Regulatory frameworks in many Asian markets could result in industrial users facing rationing ahead of residential consumers, the bank said. If industrial electricity supplies were curtailed, that would create direct risks for manufacturing output and the complex supply chains supporting the technology sector.

Asia's use of LNG for power generation has risen since 2022, the analysts noted, driven by a combination of nuclear and coal plant retirements and increased electrification. That increased dependence reduces the margin for error if physical deliveries are interrupted.

For policymakers, BofA outlined a menu of short-term measures that can be deployed. These include aggressive bidding for spot cargoes, fuel switching where technically and politically feasible, and accelerating the restart of coal or nuclear plants where governments deem it possible. If constraints become severe, authorities could also implement efficiency measures and demand reduction programs.

On a longer horizon, the bank recommended steps to build resilience: expanding storage capacity, diversifying supply contracts away from Middle Eastern sources, and increasing investment in renewables and nuclear generation.

BofA expects Asian central banks to watch carefully for inflationary fallout from any energy shock.
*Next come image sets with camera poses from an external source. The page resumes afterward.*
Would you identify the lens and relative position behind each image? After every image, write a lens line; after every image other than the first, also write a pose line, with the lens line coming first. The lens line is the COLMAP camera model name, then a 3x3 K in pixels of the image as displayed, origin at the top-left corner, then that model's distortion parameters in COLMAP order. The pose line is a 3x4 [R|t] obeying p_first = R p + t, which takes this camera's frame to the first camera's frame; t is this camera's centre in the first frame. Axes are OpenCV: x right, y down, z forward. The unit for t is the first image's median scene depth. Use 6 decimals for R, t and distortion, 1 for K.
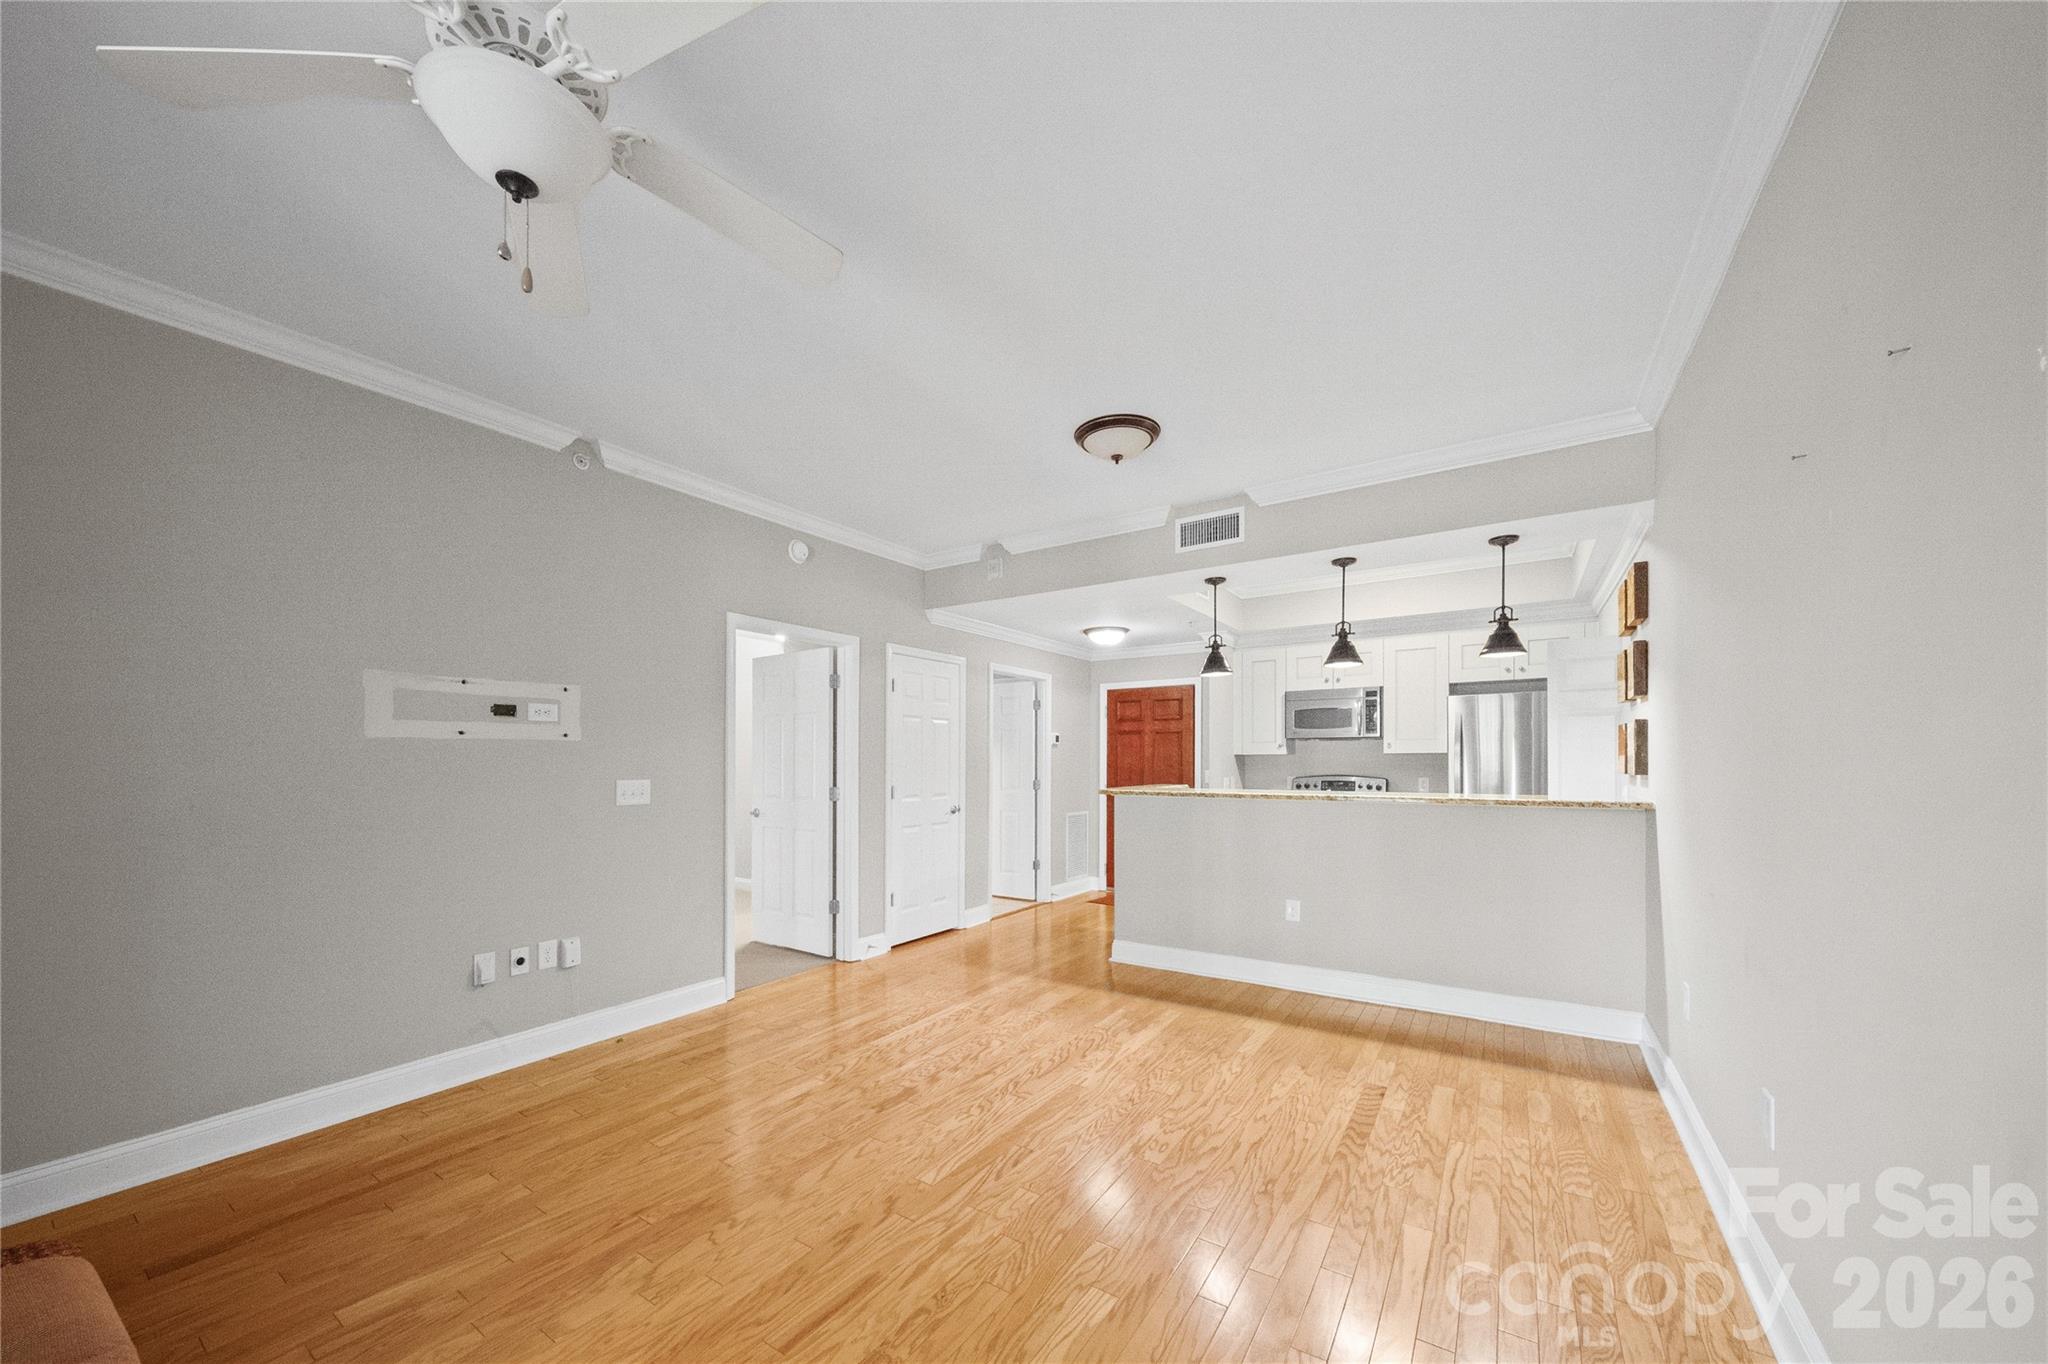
lens RADIAL K [[771.7, 0, 1007.3], [0, 771.7, 771.1], [0, 0, 1]] dist [0.000472, 0.000041]
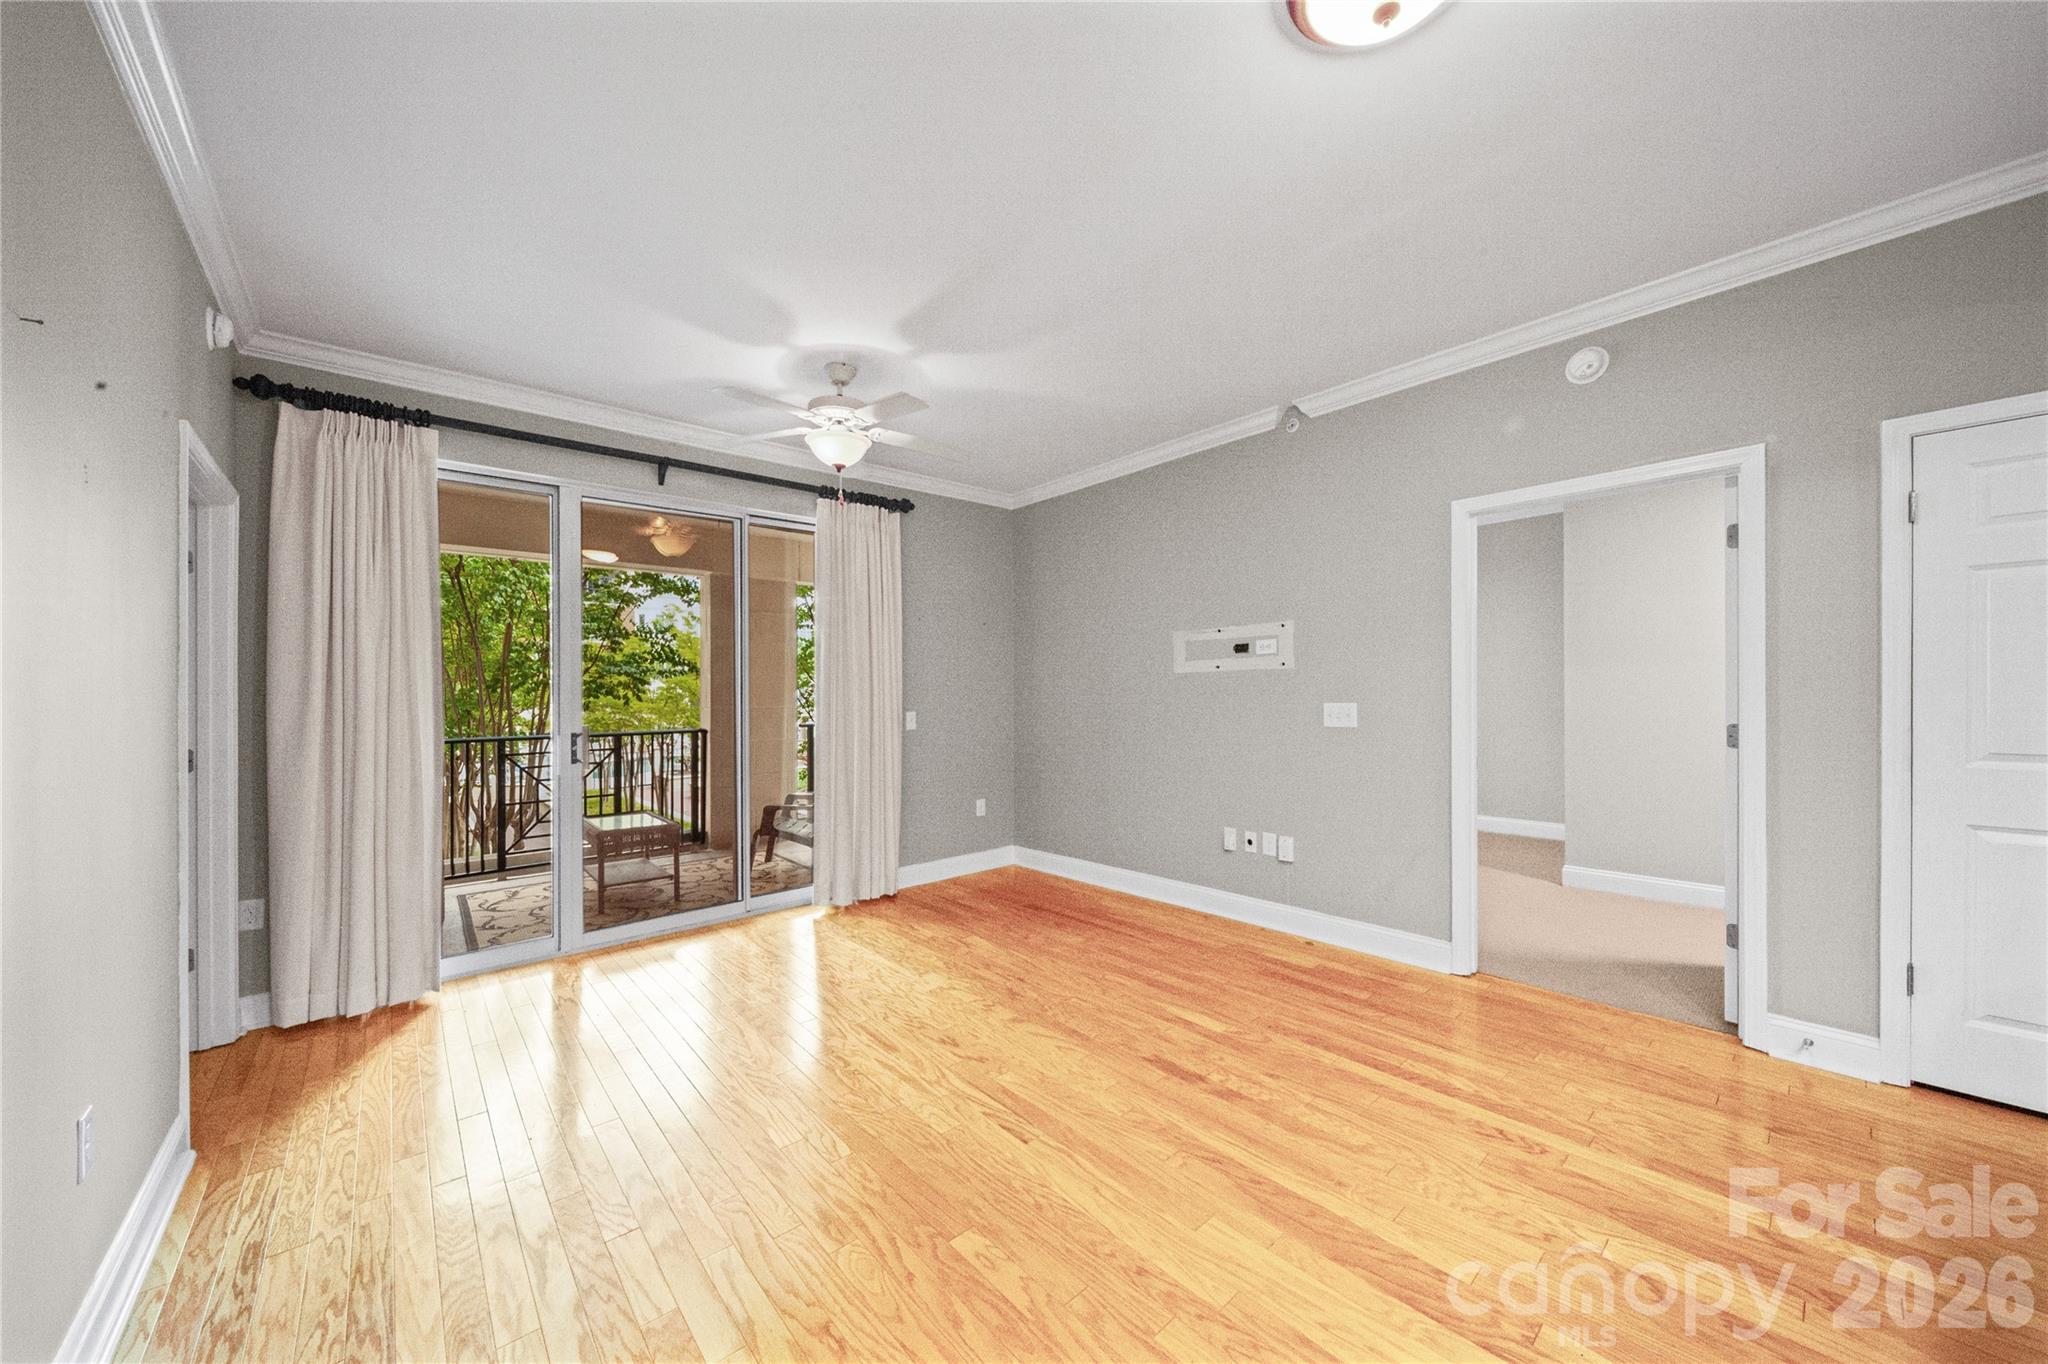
lens RADIAL K [[728.9, 0, 1015.1], [0, 728.9, 691.1], [0, 0, 1]] dist [-0.000092, -0.000009]
pose [[-0.268981, 0.003192, -0.963140, 0.434803], [0.003764, 0.999990, 0.002263, -0.006459], [0.963138, -0.003017, -0.268991, 0.642151]]
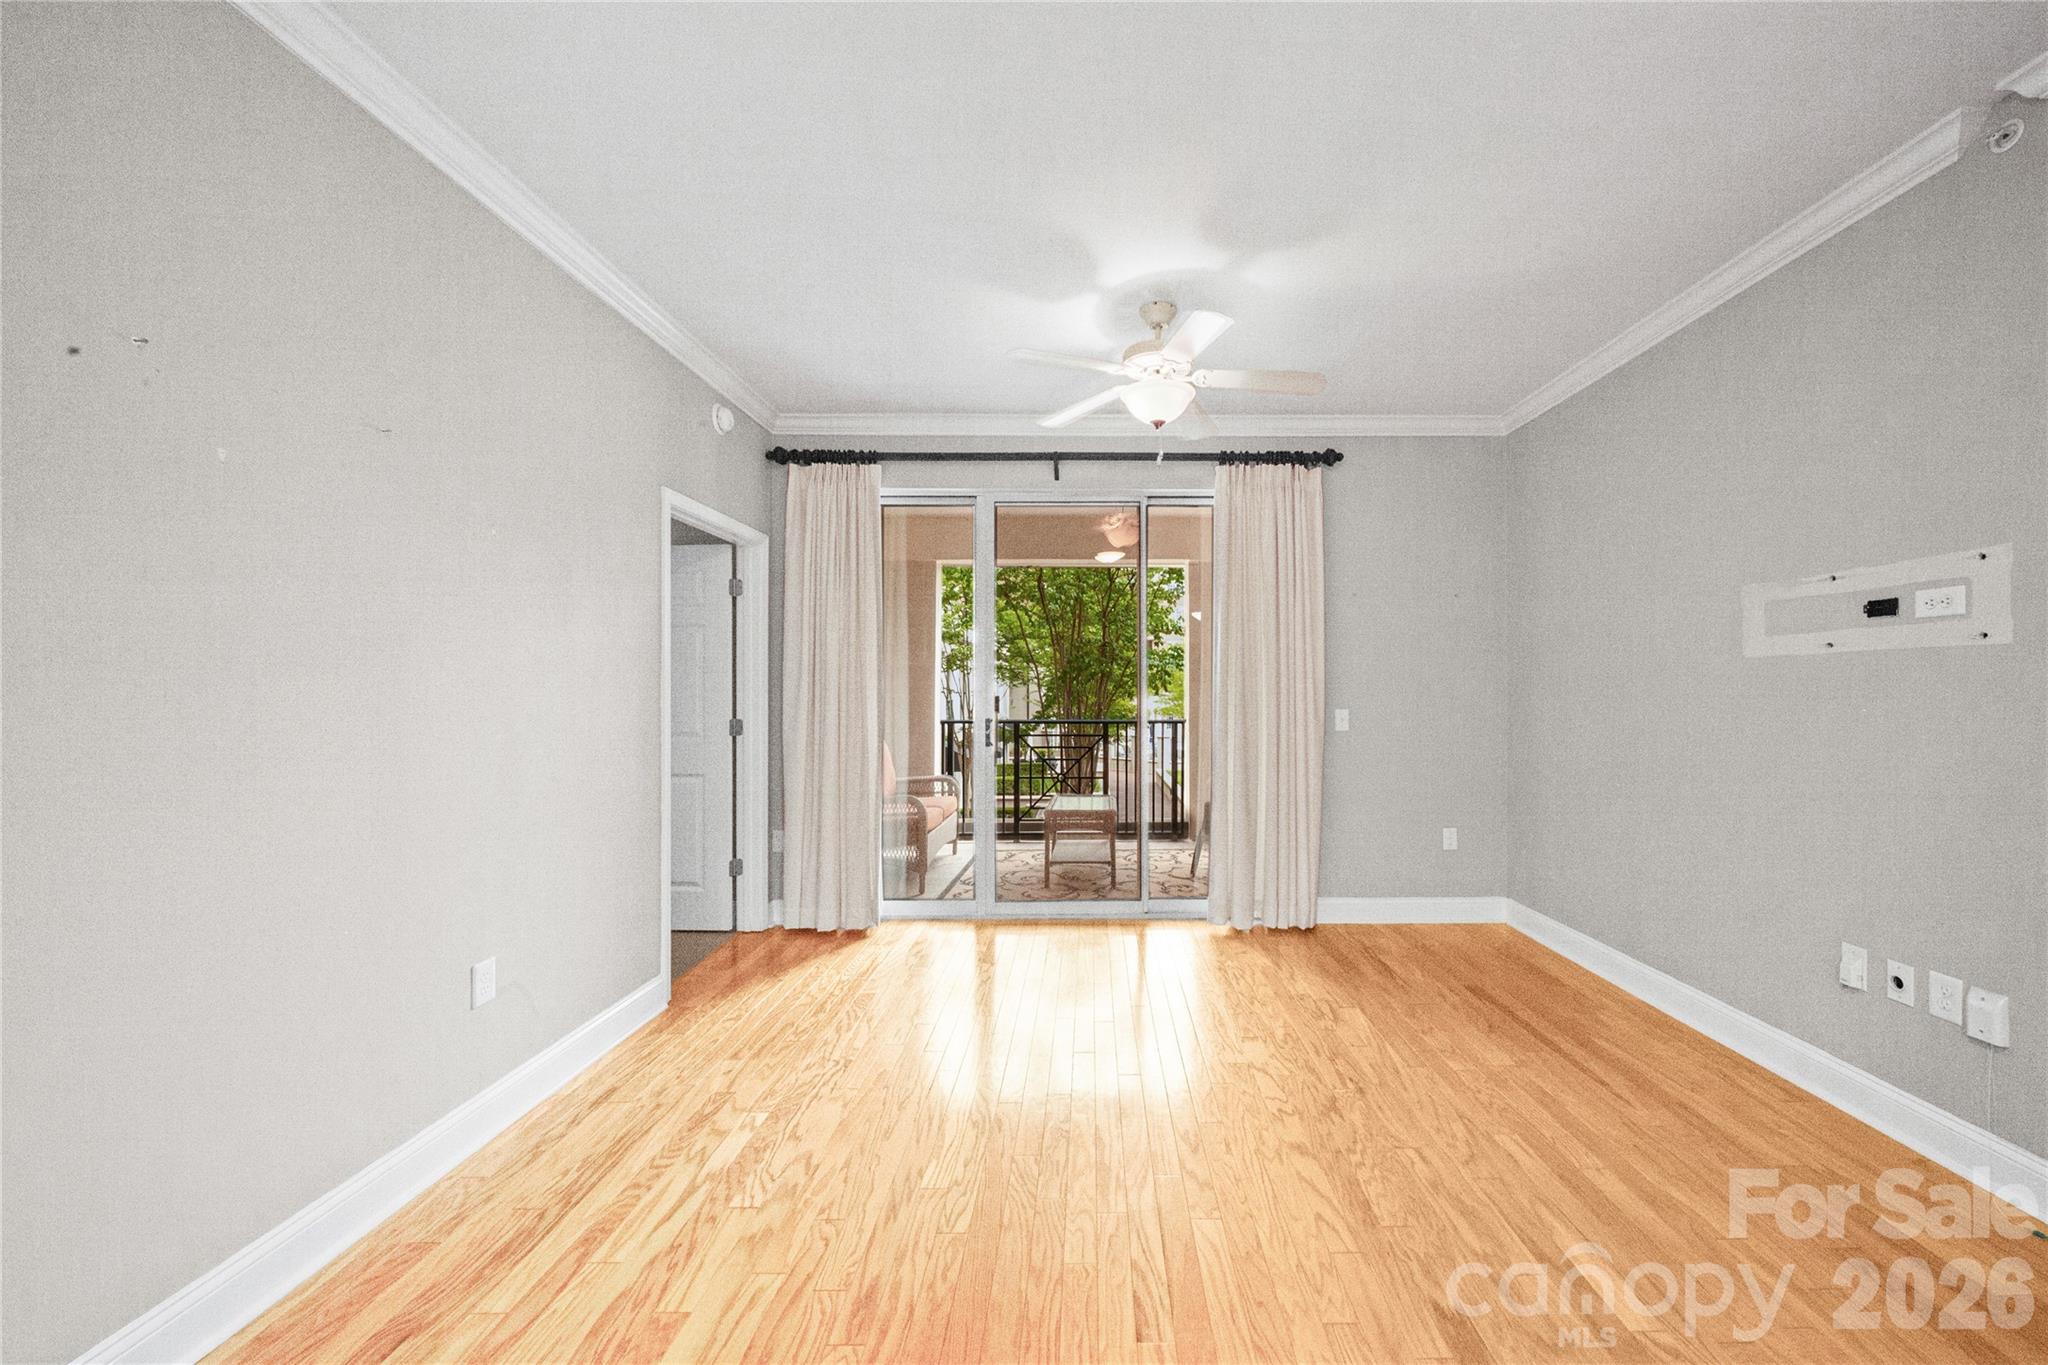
lens RADIAL K [[746.5, 0, 1089.3], [0, 746.5, 679.8], [0, 0, 1]] dist [-0.000279, -0.000036]
pose [[-0.828589, -0.005966, -0.559825, 0.206420], [-0.005800, 0.999981, -0.002072, -0.005932], [0.559827, 0.001530, -0.828608, 0.771910]]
The bank's base case assumes tensions in the Middle East will be short-lived and that central banks will tolerate temporary energy-driven price moves. However, it warned that if oil prices were to stay above $100 per barrel for several quarters and those higher costs translated into increased long-term natural gas contract prices, consumer price inflation in most Asian economies could exceed policy targets and prompt central banks to resume interest rate increases.

Risks

  • Physical disruptions in the Strait of Hormuz or potential Qatar production halts could sharply reduce LNG flows to Asia, threatening industrial electricity supply and manufacturing output.
  • Depletion of short-duration LNG inventories could exacerbate price spikes, as signaled by rising spot and shipping costs, increasing inflationary pressure on consumers and businesses.
  • If oil prices remain above $100 per barrel for several quarters and push up long-term natural gas contract prices, consumer price inflation in many Asian economies could exceed policy targets and force central banks to raise interest rates, affecting financial markets and domestic demand.